Выбрать главу

Это дело теперь доходное, желающих хватит.

Во время Пражской весны, в пору надежд, у нас произошла занятная встреча с чешской парой, посетившей Ленинград. Анатолий Найман описал этот эпизод в очерке "Один, двое, трое" (журнал "Новый мир", 1996, №11).

"Весенним днем 1968 года три молодых человека зашли в ресторан пообедать. Все трое ленинградцы, ресторан тоже ленинградский. Между ними и чешской парой за соседним столиком завязывается разговор, пара пересаживается к ним. Всем по тридцать — годом больше, годом меньше. Чехи чувствуют себя именинниками, и ленинградцы их чувства разделяют — время Пражской весны. В конце обеда чешка спрашивает, не знают ли они лично Иосифа Бродского, перед судьбой и стихами которого она и муж преклоняются. Один из ленинградцев говорит, что это он. Чехи не верят. Впятером они идут на улицу Пестеля, Бродский выносит паспорт. Затем они покупают несколько бутылок пива и отправляются на Разъезжую, домой к другому участнику истории, Игорю Ефимову.

За пивом чехи рассказывают, что такое свобода. Поженившись, они сняли комнату, и время от времени их вызывали в районное отделение госбезопасности дать объяснения по поводу той или иной фразы, которую они произнесли один другому наедине. На них доносила квартирная хозяйка, чего от них не только не скрывали, но подавали как образец выполнения гражданского долга, каковой, согласно обычаям страны и национальному характеру, ничем дурным — так, чтобы это скрывать, — быть не может. Когда начались перемены, они первым делом вывалили на хозяйку — на кухне, открыто, громким голосом — весь запас своего антикоммунизма и антисоветизма, а главные положения написали на отдельном листе и вывесили его в передней. Также и дворника до сих пор не отказывают они себе в удовольствии называть при встрече "пан доносчик".

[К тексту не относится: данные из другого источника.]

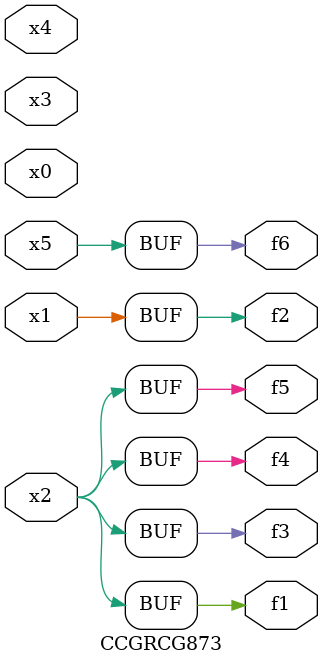
<source format=v>
module CCGRCG873(
	input x0, x1, x2, x3, x4, x5,
	output f1, f2, f3, f4, f5, f6
);
	assign f1 = x2;
	assign f2 = x1;
	assign f3 = x2;
	assign f4 = x2;
	assign f5 = x2;
	assign f6 = x5;
endmodule

</source>
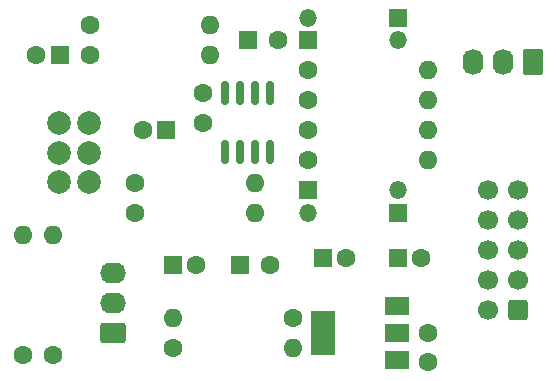
<source format=gbr>
%TF.GenerationSoftware,KiCad,Pcbnew,(6.0.5)*%
%TF.CreationDate,2022-05-29T11:26:36-04:00*%
%TF.ProjectId,headphone_amp,68656164-7068-46f6-9e65-5f616d702e6b,rev?*%
%TF.SameCoordinates,Original*%
%TF.FileFunction,Soldermask,Top*%
%TF.FilePolarity,Negative*%
%FSLAX46Y46*%
G04 Gerber Fmt 4.6, Leading zero omitted, Abs format (unit mm)*
G04 Created by KiCad (PCBNEW (6.0.5)) date 2022-05-29 11:26:36*
%MOMM*%
%LPD*%
G01*
G04 APERTURE LIST*
G04 Aperture macros list*
%AMRoundRect*
0 Rectangle with rounded corners*
0 $1 Rounding radius*
0 $2 $3 $4 $5 $6 $7 $8 $9 X,Y pos of 4 corners*
0 Add a 4 corners polygon primitive as box body*
4,1,4,$2,$3,$4,$5,$6,$7,$8,$9,$2,$3,0*
0 Add four circle primitives for the rounded corners*
1,1,$1+$1,$2,$3*
1,1,$1+$1,$4,$5*
1,1,$1+$1,$6,$7*
1,1,$1+$1,$8,$9*
0 Add four rect primitives between the rounded corners*
20,1,$1+$1,$2,$3,$4,$5,0*
20,1,$1+$1,$4,$5,$6,$7,0*
20,1,$1+$1,$6,$7,$8,$9,0*
20,1,$1+$1,$8,$9,$2,$3,0*%
G04 Aperture macros list end*
%ADD10C,1.600000*%
%ADD11O,1.600000X1.600000*%
%ADD12R,1.500000X1.500000*%
%ADD13O,1.500000X1.500000*%
%ADD14R,1.600000X1.600000*%
%ADD15C,2.000000*%
%ADD16RoundRect,0.250000X0.600000X0.600000X-0.600000X0.600000X-0.600000X-0.600000X0.600000X-0.600000X0*%
%ADD17C,1.700000*%
%ADD18R,2.000000X1.500000*%
%ADD19R,2.000000X3.800000*%
%ADD20RoundRect,0.150000X0.150000X-0.825000X0.150000X0.825000X-0.150000X0.825000X-0.150000X-0.825000X0*%
%ADD21O,1.740000X2.190000*%
%ADD22RoundRect,0.250000X0.620000X0.845000X-0.620000X0.845000X-0.620000X-0.845000X0.620000X-0.845000X0*%
%ADD23RoundRect,0.250000X0.845000X-0.620000X0.845000X0.620000X-0.845000X0.620000X-0.845000X-0.620000X0*%
%ADD24O,2.190000X1.740000*%
G04 APERTURE END LIST*
D10*
%TO.C,R7*%
X149225000Y-96520000D03*
D11*
X159385000Y-96520000D03*
%TD*%
D12*
%TO.C,D5*%
X149220000Y-86360000D03*
D13*
X156840000Y-86360000D03*
%TD*%
D10*
%TO.C,C2*%
X159385000Y-113645000D03*
X159385000Y-111145000D03*
%TD*%
%TO.C,R12*%
X125095000Y-113030000D03*
D11*
X125095000Y-102870000D03*
%TD*%
D10*
%TO.C,R3*%
X134620000Y-98425000D03*
D11*
X144780000Y-98425000D03*
%TD*%
D10*
%TO.C,C5*%
X140335000Y-90845000D03*
X140335000Y-93345000D03*
%TD*%
D14*
%TO.C,C7*%
X128230000Y-87630000D03*
D10*
X126230000Y-87630000D03*
%TD*%
D14*
%TO.C,C9*%
X144185000Y-86360000D03*
D10*
X146685000Y-86360000D03*
%TD*%
%TO.C,R2*%
X137795000Y-112395000D03*
D11*
X147955000Y-112395000D03*
%TD*%
D15*
%TO.C,RV1*%
X128190000Y-93385000D03*
X128190000Y-95885000D03*
X128190000Y-98385000D03*
X130690000Y-93385000D03*
X130690000Y-95885000D03*
X130690000Y-98385000D03*
%TD*%
D16*
%TO.C,J1*%
X167005000Y-109220000D03*
D17*
X164465000Y-109220000D03*
X167005000Y-106680000D03*
X164465000Y-106680000D03*
X167005000Y-104140000D03*
X164465000Y-104140000D03*
X167005000Y-101600000D03*
X164465000Y-101600000D03*
X167005000Y-99060000D03*
X164465000Y-99060000D03*
%TD*%
D10*
%TO.C,R11*%
X127635000Y-113030000D03*
D11*
X127635000Y-102870000D03*
%TD*%
D14*
%TO.C,C6*%
X137255000Y-93980000D03*
D10*
X135255000Y-93980000D03*
%TD*%
D18*
%TO.C,U1*%
X156820000Y-113425000D03*
D19*
X150520000Y-111125000D03*
D18*
X156820000Y-111125000D03*
X156820000Y-108825000D03*
%TD*%
D20*
%TO.C,U2*%
X142240000Y-95820000D03*
X143510000Y-95820000D03*
X144780000Y-95820000D03*
X146050000Y-95820000D03*
X146050000Y-90870000D03*
X144780000Y-90870000D03*
X143510000Y-90870000D03*
X142240000Y-90870000D03*
%TD*%
D12*
%TO.C,D2*%
X156845000Y-100965000D03*
D13*
X149225000Y-100965000D03*
%TD*%
D10*
%TO.C,R9*%
X149225000Y-93980000D03*
D11*
X159385000Y-93980000D03*
%TD*%
D10*
%TO.C,R10*%
X149225000Y-91440000D03*
D11*
X159385000Y-91440000D03*
%TD*%
D14*
%TO.C,C8*%
X143510000Y-105410000D03*
D10*
X146010000Y-105410000D03*
%TD*%
%TO.C,R6*%
X130810000Y-87630000D03*
D11*
X140970000Y-87630000D03*
%TD*%
D21*
%TO.C,J3*%
X165735000Y-88245000D03*
X163195000Y-88245000D03*
D22*
X168275000Y-88245000D03*
%TD*%
D12*
%TO.C,D3*%
X149225000Y-99060000D03*
D13*
X156845000Y-99060000D03*
%TD*%
D12*
%TO.C,D4*%
X156845000Y-84455000D03*
D13*
X149225000Y-84455000D03*
%TD*%
D10*
%TO.C,R5*%
X134620000Y-100965000D03*
D11*
X144780000Y-100965000D03*
%TD*%
D10*
%TO.C,R4*%
X130810000Y-85090000D03*
D11*
X140970000Y-85090000D03*
%TD*%
D14*
%TO.C,C4*%
X137795000Y-105410000D03*
D10*
X139795000Y-105410000D03*
%TD*%
D14*
%TO.C,C3*%
X150495000Y-104775000D03*
D10*
X152495000Y-104775000D03*
%TD*%
D23*
%TO.C,J2*%
X132735000Y-111125000D03*
D24*
X132735000Y-108585000D03*
X132735000Y-106045000D03*
%TD*%
D14*
%TO.C,C1*%
X156845000Y-104775000D03*
D10*
X158845000Y-104775000D03*
%TD*%
%TO.C,R1*%
X147955000Y-109855000D03*
D11*
X137795000Y-109855000D03*
%TD*%
D10*
%TO.C,R8*%
X149225000Y-88900000D03*
D11*
X159385000Y-88900000D03*
%TD*%
M02*

</source>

Вообще-то в начале литературной карьеры отношения мои с Иностранной комиссией Союза писателей складывались приветливо. Чем-то я, видно, попадал в нужную клетку пропагандистского шитья, чем-то устраивал. Молодость, незамешанность во всей прошлой крови, легкое фрондерство, немного по-английски. А главное, нужен ведь был при встречах с въедливыми иностранцами хотя бы один, кто сумел бы к месту и без запинки произнести все эти тарабарские слова — экзистенциализм, трансцендентализм, эзотерический, экзотерический, эйкуменический, эсхатологический, сумел бы не перепутать (будь они неладны!) Шеллинга, Шиллера, Шопенгауэра, Штейнера, Шлимана, Шпенглера, Шардена. И при этом нормально одет, не напивается, при бороде, правда, но волос короткий, имеет семью, работал инженером... Годится, годится.

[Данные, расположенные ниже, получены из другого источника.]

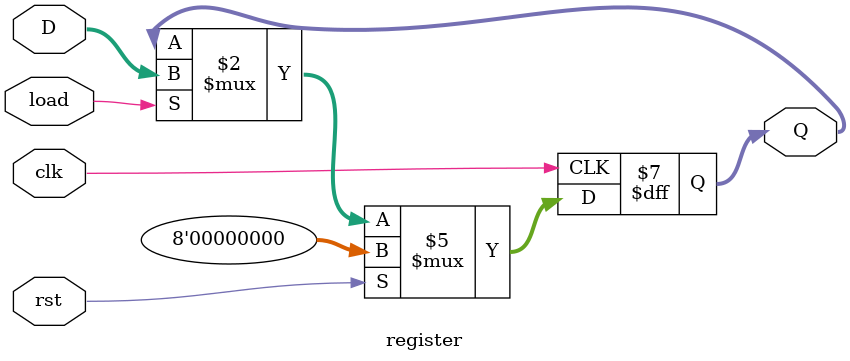
<source format=v>
module register(clk, rst, load, D, Q);
  parameter WIDTH = 8;
  input clk, rst, load;
  input [WIDTH-1:0] D;
  output reg [WIDTH-1:0] Q;
  always @(posedge clk) begin
    if (rst) Q <=0;
    else if (load) Q <= D;
  end    
endmodule
</source>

Первое крупное испытание состоялось осенью 1965-го: участие в симпозиуме-встрече с финскими писателями. "Проблемы современного романа" или что-то в этом роде. С их стороны выступила Эва Пейнанен и пятнадцать минут остроумно рассказывала о том, как трудно работать над крупными вещами в маленькой стране. С нашей — критик Бурцев полтора часа читал по бумажке набор банальностей и общих мест, которые он до этого три недели (как нам объявляли на подготовительных совещаниях) сортировал и увязывал в гладкие словесные тюки на даче в Комарове. Глава финской делегации Кай Лайтинен вслух поразмышлял о Камю и Булгакове. Критик Якименко (специалист по Шолохову) объяснил гостям, что ничего путного они создать не смогут, пока не отдадут свое перо на службу революционному пролетариату. Юрий Бондарев сказал, что стыдно заниматься сюрреалистическим трюкачеством и копаться в больной психологии всяких там холденов колфилдов, когда половина человечества голодает. Поэт Ласси Нуми сознался, что он совершенно ошеломлен страстной убежденностью предыдущих ораторов, что у него нет опыта сопротивления такому напору и что ему понадобится не меньше недели, чтобы прийти в себя, вернуться в привычный мир сомнений, ассоциаций, самоанализа, аллюзий.

Все это необычайно рассердило писателя Федора Абрамова. Федя Абрамов был как бы простая душа и очень любил правду. Как раз за два года до этого он опубликовал повесть "Вокруг да около" (журнал "Нева", №1, 1963), в которой правдиво описал, как председатель колхоза сумел в критический момент нагрянувших дождей выманить колхозников на уборку погибающего сена, пообещав ограбить их не на пять шестых от убранного, а всего лишь на две трети. Крестьяне ринулись в поля как безумные и убрали все в мгновение ока. Но на председателя разгневалось районное партийное начальство, на Абрамова обрушился в своей речи сам Хрущев, и несколько месяцев он был в опале. Но теперь Хрущев был сброшен, и наш правдолюбец снова обрел голос.